Interessant ist der zielführende Einsatz von treffenden Zitaten.
Schon das Cover mit der Brücke überzeugt, da die Brücke die Hoffnung symbolisieren kann. Hoffnung als Begriff ist etwas abstraktes.
Die Autorin untersucht den Begriff Hoffnung daher mit verschiedenen Aspekten: Hoffnung als Privileg, Hoffnung als Chance …, aber auch enttäuschte Hoffnung.
Die Tatsache, dass Nermin Ismail das Thema ernsthaft, übergreifend und ohne Pathos angeht, macht den wohltuenden Unterschied zu den ganzen esoterisch angehauchten Autoren aus.

Bewertung vom 08.10.2021
Kutscher, Volker

Mitte / Kat Menschiks Lieblingsbücher Bd.11


weniger gut

Mitte von Volker Kutscher ist ein Anhängsel der berühmten Gereon Rath-Reihe. Es ist kein umfangreiches Buch, dafür reich illustriert.

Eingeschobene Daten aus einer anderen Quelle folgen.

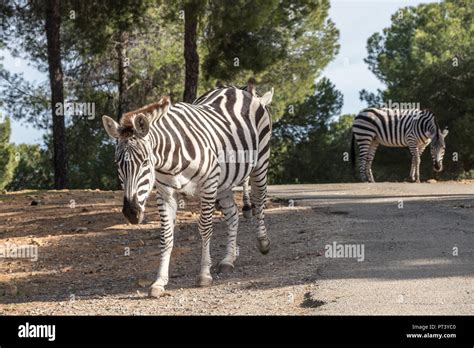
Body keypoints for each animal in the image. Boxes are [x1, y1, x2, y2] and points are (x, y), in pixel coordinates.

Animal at [103, 84, 274, 296]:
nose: (131, 213)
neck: (169, 159)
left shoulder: (208, 185)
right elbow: (166, 236)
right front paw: (159, 282)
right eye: (117, 164)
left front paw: (204, 275)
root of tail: (236, 88)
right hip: (224, 181)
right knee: (233, 214)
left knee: (259, 201)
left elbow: (205, 229)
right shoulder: (165, 194)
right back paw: (228, 260)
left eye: (144, 161)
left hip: (260, 163)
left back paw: (263, 242)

Überraschenderweise ist es ein Briefroman. Das habe ich in der heutigen Literatur schon lange nicht mehr gelesen. Es ist ein angemessenes Mittel um die Zeit der dreißiger Jahre auch sprachlich zu vermitteln. Die Briefe sind ein wenig altmodisch, doch der jugendliche Übermut des Protagonisten lässt sie frisch wirken.

Der 16jährige Fritze Thormann ist ein Produkt seiner Zeit, hat aber auch viel Pech. Doch er lässt sich nicht entmutigen und hat mehr Freiheitsdrang als der Gesellschaft dieser schrecklichen Zeit passt. Ganz begeistert ist er von der Olympiade 1936.

Briefe schreibt er regelmäßig an seine jüdische Freundin Hannah, die sich verstecken muss und an Charly, die wir aus den Gereon-Rath-Büchern gut kennen.

Das Buch ist nicht schlecht, aber eigentlich nur eine Beigabe zu den großen Gereon-Romanen und daher vielleicht auch nicht besonders wichtig.

Die herausragende Bebilderung des Buches stammt von der Illustratorin Kat Menschik, die auch schon bei Kutschers Moabit dabei war.

1 von 1 Kunden fanden diese Rezension hilfreich.

Bewertung vom 07.10.2021
Hegemann, Helene

Helene Hegemann über Patti Smith, Christoph Schlingensief, Anarchie und Tradition


ausgezeichnet

Die Bücher der KIWI-Musikbibliothek sind häufig ungewöhnlich und das trifft auch auf diesen Teil (Band 13) zu, indem Helene Hegemann nicht nur über Patti Smith schreibt sondern auch viel über sich selbst. Das kann manchmal bestürzend sein, wenn z.B. der frühe Tod der Mutter und Helenes Zustand in der Zeit danach beschrieben wird.

Auch über Christoph Schlingensief schreibt Hegemann einiges. Die Begegnung zwiscihen Schlingensief und Patti Smith lag nicht gerade auf der Hand.
Ganz am Ende schreibt Helene Hegemann dann auch über ihre eigene Begegnung mit Patti Smith.

Am Ende kann man bestätigen, dass Helene Hegemann mit ihren eigentümlichen Beschreibungen dem Phänomen Patti Smith Ausdruck geben kann.